A few of the recent topics include: the Flipped Class, eTextbooks, PBL approaches to learning, blended classes, Edcamps for PD, BYOD, Digital classrooms, Tablets, 1:1 laptops, digital collaboration, Social Media, Mobile Learning Devices, Blogging. Some of these topics have made it to the print media, but all are being delved into at length through social media. It is a disadvantage to be a print-media educator in a digital-media world. I can understand how a majority of educators whose very education was steeped in print media is more comfortable with that medium. The technology however, is not holding still to allow educators to dwell in a comfort zone. Just as the technology of the printing press got us beyond the technology of the scrolls (Parchment & Quill), Technology is now taking us beyond print media to digital publications and boundless collaboration.

In order to take a full measure of the advances of technology, there are certain adjustments to be made and skills to be obtained or reanimated. This requires a change in behavior, attitude, and most importantly, culture. Information from technology may be easily accessed, but it is not yet a passive exercise. It requires effort and an ability to learn and adapt. These are skills that all educators have, but many may not always be willing to use. The status quo has not required educators to use these skills in a long time. Using these skills requires effort and leaving a long-standing zone of comfort in order to learn and use new methods of information retrieval. Waiting for the Journal is no longer a relevant option. Educators are driving the changes, but technology is driving the change. The need for reform may very well come from the need for the changes in education to keep up with the rate of change.

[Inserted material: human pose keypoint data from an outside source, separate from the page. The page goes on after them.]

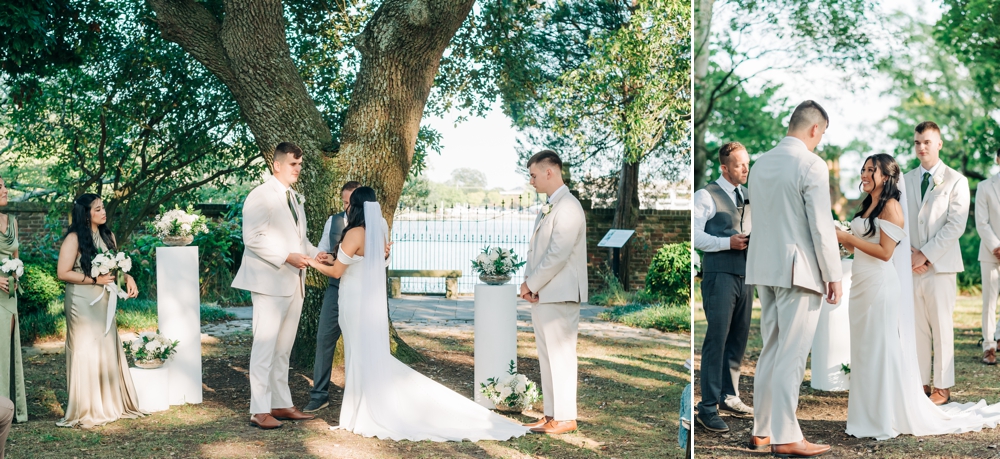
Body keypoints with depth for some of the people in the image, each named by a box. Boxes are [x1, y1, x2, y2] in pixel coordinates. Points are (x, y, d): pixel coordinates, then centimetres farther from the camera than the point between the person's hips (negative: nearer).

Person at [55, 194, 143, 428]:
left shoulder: (107, 236, 10)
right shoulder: (74, 239, -11)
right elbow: (63, 273, -15)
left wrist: (128, 278, -1)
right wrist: (95, 279, -17)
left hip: (104, 302, 7)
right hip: (82, 303, -7)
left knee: (107, 351, 9)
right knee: (86, 352, -2)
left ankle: (109, 404, 19)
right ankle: (85, 410, 6)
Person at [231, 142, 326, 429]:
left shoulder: (295, 199, 18)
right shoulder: (260, 196, -8)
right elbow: (252, 238, -17)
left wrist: (314, 253, 5)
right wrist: (287, 257, -21)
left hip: (293, 284, 8)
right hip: (269, 282, -8)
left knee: (283, 348, 12)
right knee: (265, 346, -7)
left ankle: (281, 405, 19)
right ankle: (259, 411, -3)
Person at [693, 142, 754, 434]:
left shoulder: (749, 195, 16)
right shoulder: (706, 196, -5)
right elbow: (695, 235, -11)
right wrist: (728, 242, -20)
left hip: (745, 275, 7)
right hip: (719, 276, -7)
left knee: (739, 338, 12)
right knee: (716, 341, -7)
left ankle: (729, 398, 26)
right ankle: (708, 408, -3)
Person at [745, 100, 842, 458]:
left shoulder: (761, 163, 10)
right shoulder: (812, 165, -12)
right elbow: (821, 226, -14)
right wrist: (833, 275, -7)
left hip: (764, 269, 7)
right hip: (798, 270, -7)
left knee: (771, 351, 14)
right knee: (792, 355, -3)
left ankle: (762, 430, 19)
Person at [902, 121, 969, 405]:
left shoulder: (956, 181, 0)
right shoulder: (905, 181, 12)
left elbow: (956, 225, -8)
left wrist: (926, 254, -13)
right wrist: (908, 253, -4)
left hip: (940, 265, -3)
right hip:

Professional Development is the key to getting educators to access dormant skills. They need to be the life-long learners that they want their students to be. It is the practice of life-long learning that separates the good teacher from the great teacher. They need to be led and supported in this effort. They need to be coaxed from those damned comfort zones which are the biggest obstacles to real reform. This must apply to ALL educators regardless of title. If administrators are to be our education leaders then they should be leading the way for the teachers. Professional Development is not a teachers-only need.

In order for teachers to better guide themselves in their learning, they need to know what it is that they need to know. They need relevant questions about relevant changes. Being connected to other educators, who are practicing these changes already, is a great first step. Using technology to do that is the best way to develop these Professional Learning Networks. Connected educators are relevant educators. That is how we can begin to change the culture and move forward to real education reform.

Connecting with other educators is easy through Social Media. Twitter is a mainstay of information for thousands of educators. Ning sites provide great collaborative communities for educators to join groups and share sources. Blogs provide the most up-to-date information on innovations and current practices. RSS feeds and iPad applications like Zite, and Flipboard carry blogs directly to you to read and share. I could add many more things to this list, but the sheer amount of things technology offers educators is in itself a deterrent to those who are overwhelmed with how much they think they need to learn. Educators need not know all of this, but by focusing on one, the others will begin to come into view, and the need to learn as a life-long learner will take control.